The defendant in this case has failed to establish that the value of the cane was less than $1,750. It is true that he says that the cane was valueless, but that is a mere expression of opinion without any specific facts to warrant the court in accepting that statement. The record shows that Louis M. Dill, the manager of Myrtle Grove Sugars, Inc., was familiar with the condition of the cane which was delivered, but he was not called as a witness. Since he was within the control of the defendant, who was the president of the corporation, and was available as a witness, there naturally arises a presumption that if he had been called as a witness that his testimony would not have tended to support the contention of the defendant.

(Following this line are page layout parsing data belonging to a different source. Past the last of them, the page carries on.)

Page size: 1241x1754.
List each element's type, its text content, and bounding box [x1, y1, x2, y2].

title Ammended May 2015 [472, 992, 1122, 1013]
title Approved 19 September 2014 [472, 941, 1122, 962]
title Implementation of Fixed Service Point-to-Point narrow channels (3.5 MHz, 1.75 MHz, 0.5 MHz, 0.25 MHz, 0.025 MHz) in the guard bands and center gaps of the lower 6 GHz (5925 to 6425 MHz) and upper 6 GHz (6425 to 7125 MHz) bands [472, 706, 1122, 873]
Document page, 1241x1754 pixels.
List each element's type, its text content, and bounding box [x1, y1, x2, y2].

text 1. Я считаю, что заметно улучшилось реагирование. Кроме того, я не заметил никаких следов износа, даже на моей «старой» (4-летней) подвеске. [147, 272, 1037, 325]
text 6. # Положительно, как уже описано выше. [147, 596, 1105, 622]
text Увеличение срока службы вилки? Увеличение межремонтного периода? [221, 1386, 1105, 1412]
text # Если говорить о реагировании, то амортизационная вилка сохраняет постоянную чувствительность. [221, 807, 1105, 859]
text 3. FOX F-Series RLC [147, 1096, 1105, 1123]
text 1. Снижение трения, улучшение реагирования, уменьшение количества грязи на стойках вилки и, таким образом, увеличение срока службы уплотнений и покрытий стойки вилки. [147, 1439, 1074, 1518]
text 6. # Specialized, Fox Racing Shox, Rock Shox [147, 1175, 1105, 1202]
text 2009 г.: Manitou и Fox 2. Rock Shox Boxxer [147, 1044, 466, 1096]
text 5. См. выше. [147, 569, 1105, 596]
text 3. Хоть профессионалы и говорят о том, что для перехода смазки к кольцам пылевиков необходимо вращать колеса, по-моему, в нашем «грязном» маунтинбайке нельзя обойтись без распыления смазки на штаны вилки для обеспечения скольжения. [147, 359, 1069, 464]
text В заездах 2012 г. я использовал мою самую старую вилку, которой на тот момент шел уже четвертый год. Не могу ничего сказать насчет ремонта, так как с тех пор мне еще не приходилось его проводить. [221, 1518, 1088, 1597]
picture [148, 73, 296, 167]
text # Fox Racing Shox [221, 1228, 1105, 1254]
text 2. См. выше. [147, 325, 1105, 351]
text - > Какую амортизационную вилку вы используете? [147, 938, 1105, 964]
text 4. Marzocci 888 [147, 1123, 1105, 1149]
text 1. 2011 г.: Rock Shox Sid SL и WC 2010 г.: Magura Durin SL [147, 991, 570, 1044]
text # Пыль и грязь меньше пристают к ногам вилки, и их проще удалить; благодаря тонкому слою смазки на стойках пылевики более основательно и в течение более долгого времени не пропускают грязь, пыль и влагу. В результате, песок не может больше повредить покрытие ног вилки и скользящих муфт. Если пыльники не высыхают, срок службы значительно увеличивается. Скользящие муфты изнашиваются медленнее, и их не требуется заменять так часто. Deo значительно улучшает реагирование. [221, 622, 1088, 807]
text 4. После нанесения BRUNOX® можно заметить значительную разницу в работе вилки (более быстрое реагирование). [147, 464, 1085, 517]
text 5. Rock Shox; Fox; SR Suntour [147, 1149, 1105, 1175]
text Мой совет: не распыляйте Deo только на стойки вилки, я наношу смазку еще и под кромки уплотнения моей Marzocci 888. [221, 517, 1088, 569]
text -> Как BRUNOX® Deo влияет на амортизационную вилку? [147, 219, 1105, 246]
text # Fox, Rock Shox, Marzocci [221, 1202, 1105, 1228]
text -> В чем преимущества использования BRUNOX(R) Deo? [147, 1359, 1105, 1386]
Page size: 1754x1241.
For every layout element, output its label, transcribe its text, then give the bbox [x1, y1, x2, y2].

In view of the fact that there is no evidence of a serious and substantial nature to show that the value of the cane did not amount to $1,750, the defendant has failed completely to establish his defense of failure 'of consideration either in whole or pro tanto, and, consequently, the defense must fail.

The judgment of the lower court is accordingly reversed, and it is now ordered, adjudged, and decreed that there be judgment in favor of the plaintiff, Joseph (or Gio) Iaccuzzo, and against Christian G. Cole, in the full amount of $1,750, together with interest at 7 per cent from February 25, 1929, until paid, with 10 per cent attorney’s fees on principal and interest.

WESTERFIELD, Judge, and DUNBAR, JR., Judge ad hoc, participating.